A number of studies have shown the importance of contrast (often structural contrast of the plant community) between the remnants and the matrix (e.g., Aberg et al. 1995; Marzluff and Ewing 2001), including contrast of the boundary between the two (Ambrose 1987; Collinge and Palmer 2002). We can consider how a matrix functions in these ways with a modified version of Forman's (1995) typology for edge-related processes. One function of the matrix is habitat; the degree to which some forest species can live in or utilize the matrix as alternative habitat will affect landscape functioning. In terms of flux, we can think of the matrix as a conduit (allowing or facilitating the movement of species), a filter (a variably permeable membrane allowing selective movement of species), a source (serving as an origin of individuals that move into the remnants), a sink (accepting individuals from the remnants but not allowing them to leave; e.g., as a result of predation) or a nonpermeable barrier blocking all movement. Many of these functions are determined as much or more by structural contrast between the matrix and remnant areas, and previous research has even shown that type of disturbance within landscapes may influence community composition and relative abundance more than extent of disturbance through its effect on the habitat contrast (Rodewald and Yahner 2001) . In cases with an extensive matrix that offers little for forest species, the forest remnants do essentially become habitat islands (e.g., Driscoll 2004). In many cases, however, the matrix will serve more as a filter or conduit than a barrier.

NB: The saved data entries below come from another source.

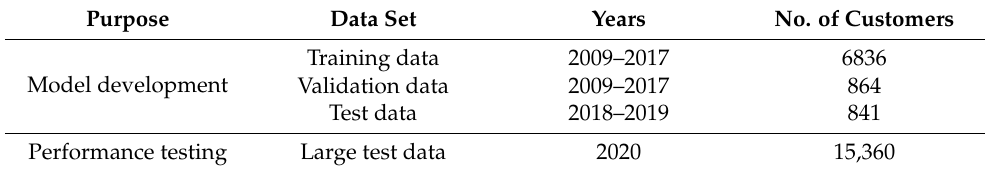
Table 1. Total number of observations in data sets used in this paper.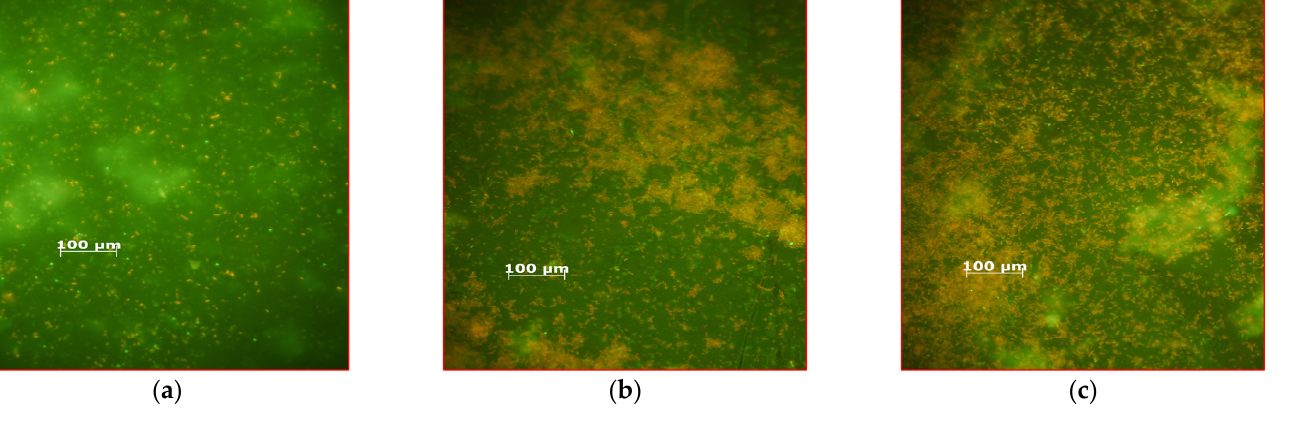
Figure 5. Fluorescence microscopy images of biofilm formed on the glass surface by S. aureus 3375 after the first ( a ); second ( b ) and third ( c ) exposures to laser light in the presence of MB alone at a nontoxic concentration of 31.25 mg L − 1 . In the presence of the SYTO 9 and propidium iodide mixture, bacteria with intact cell membranes stain fluorescent green, whereas bacteria with damaged membranes stain fluorescent red. Scale bar: 100 μ m.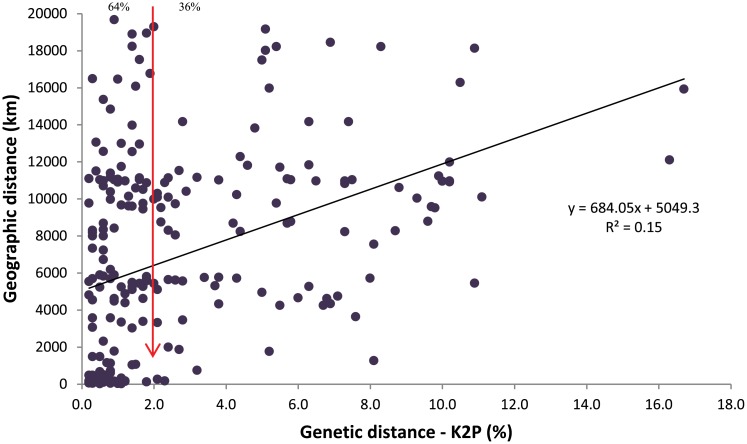
Intraspecific variation (K2P) at the COI gene against geographical extent (km) of moth species from Pakistan and their conspecifics from other regions.Vertical downward arrow (red) indicates the percentage of species with less or more than 2% divergence across their range.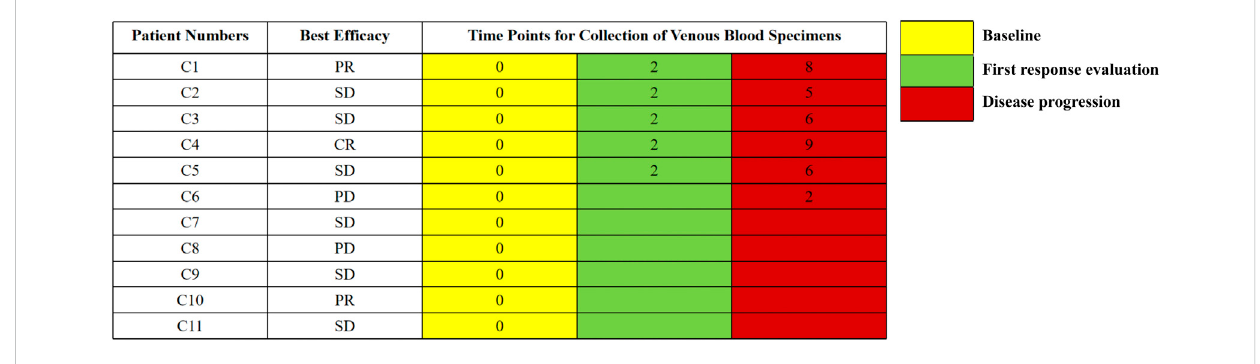
FIGURE 1 The timepoints for collection of venous blood specimens. The numbers represent the cycles of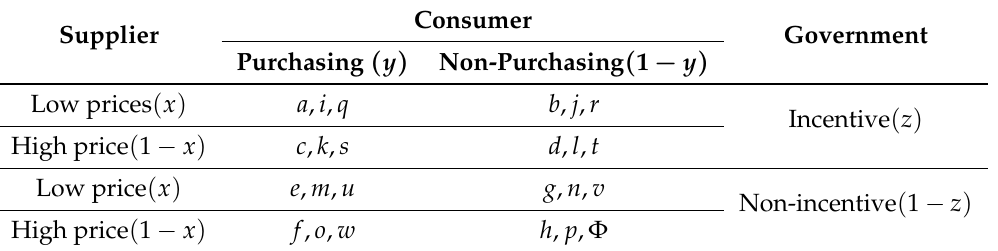
Table 1. Tripartite game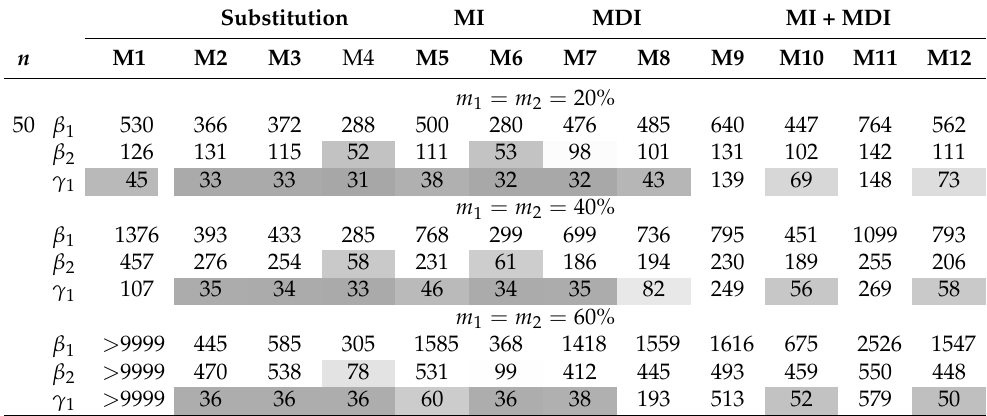
Table 2. Summary of the MSE ( × 1000) when covariates are independent and X ∗ to lower LOD. M1 is complete-case analysis; M2–M4 are the different variants of the substitution methods; M5–M6 are the different variants of the MI methods; M7–M8 are the different variants of the MDI methods; M9–M12 are the different variants of MDI-embedded MI (MI + MDI) methods. MSEs less than 0.1 are highlighted in gray, with darker tones corresponding to smaller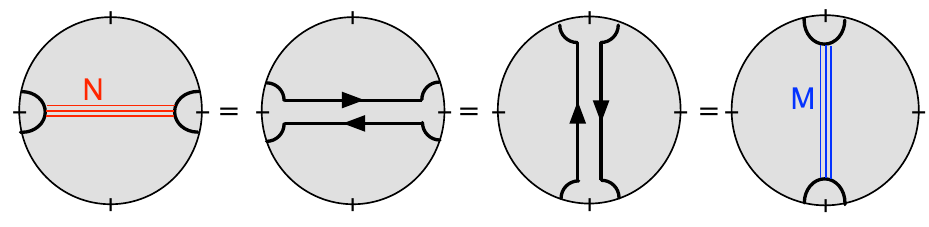
Figure 10. The chiral ring relation as realized in the dual geometry: N fundamental strings between the D5-brane poles are equivalent to a D3-brane wrapping the sum of the two D5-brane cycles, which is equivalent to a D3-brane wrapping the sum of the two NS5-brane cycles, which in turn is equivalent to M D1-branes between the NS5-brane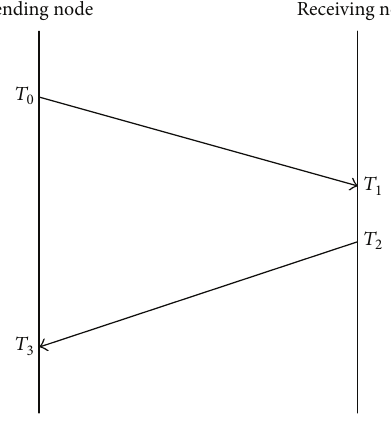
Figure 1: Round trip travel time.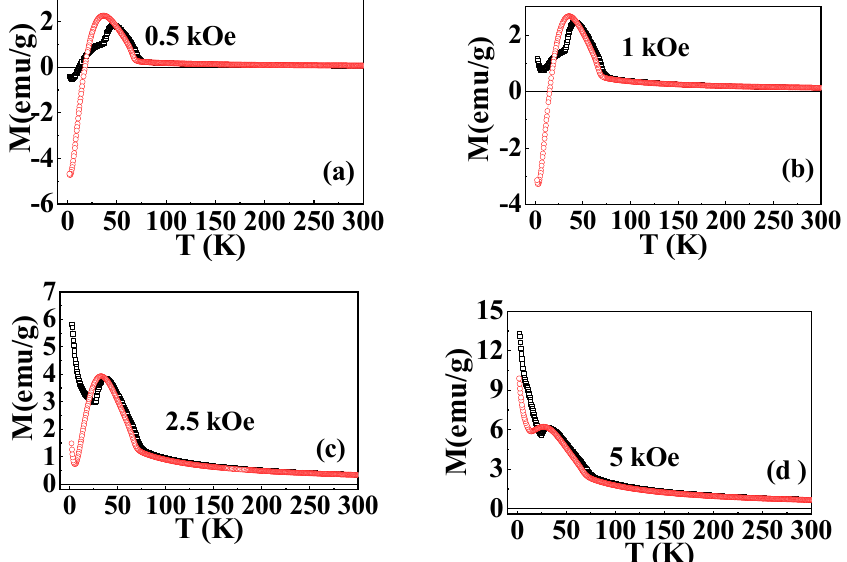
Figure 5. ( a – d ): ZFC and FC magnetization curves of x = 0.5 compound measured under 500 Oe, 1 kOe, 2.5 kOe and 5 kOe magnetic field.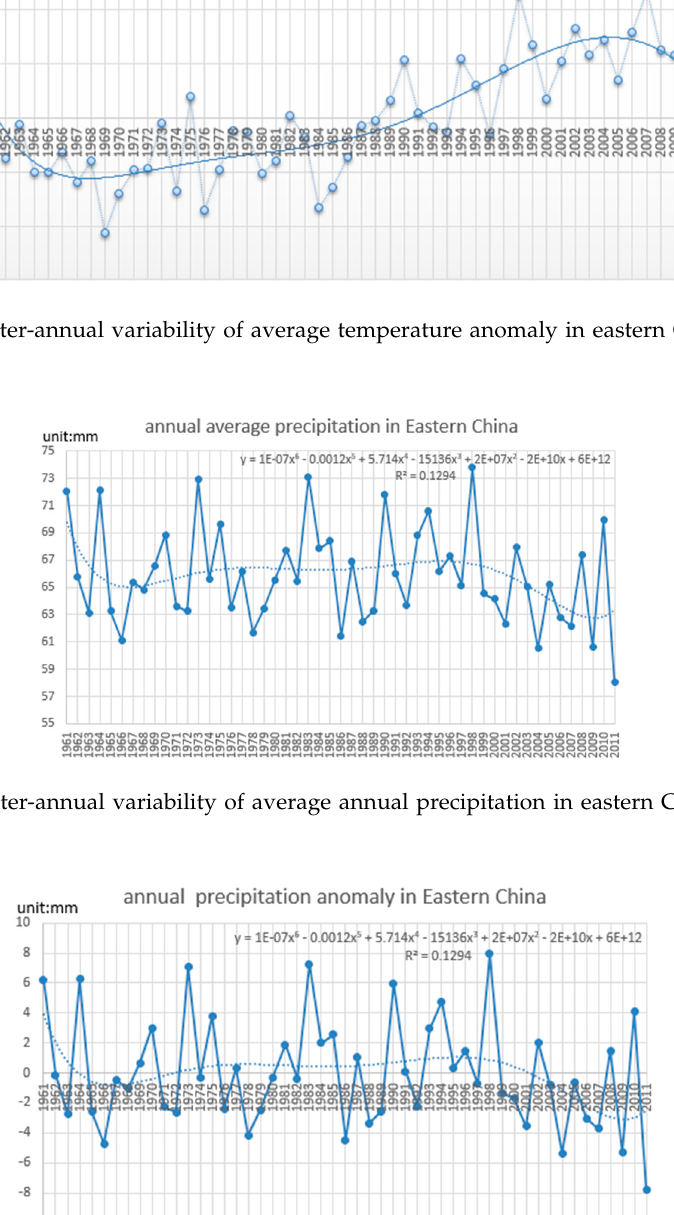
Figure 4. The inter-annual variability of average temperature anomaly in eastern China from 961 to 2011.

Finally, although the primary focus in fragmentation research tends to be on the pattern of fragmentation and the resulting effects on remnant forest ecosystems, non-forested ecosystems in fragmented landscapes are not static and may, through plant succession, increasingly come to resemble the forested remnants (e.g., Moran and Brondizio 1998). The permanence of the disturbance to the matrix depends primarily on the nature of the disturbance itself, including its initial impact and any continuing effects. This is important because the dynamics of a forest fragmented by agriculture or urban development may be vastly different from those associated with the mosaic of mature and regenerating stands resulting from timber harvesting. The first situation represents cases where the modified habitat may be indefinitely affected and have little or no habitat value for forest species whereas the latter situation may involve only a temporary reduction in habitat for species that rely on mature forests. Changes in forest structure and composition are relatively rapid following disturbances that primarily impact forest canopies but considerably slower following disturbances that heavily impact soils as well as aboveground vegetation, such as bulldozing, heavy or long-term grazing, and severe fires (Chazdon 2003).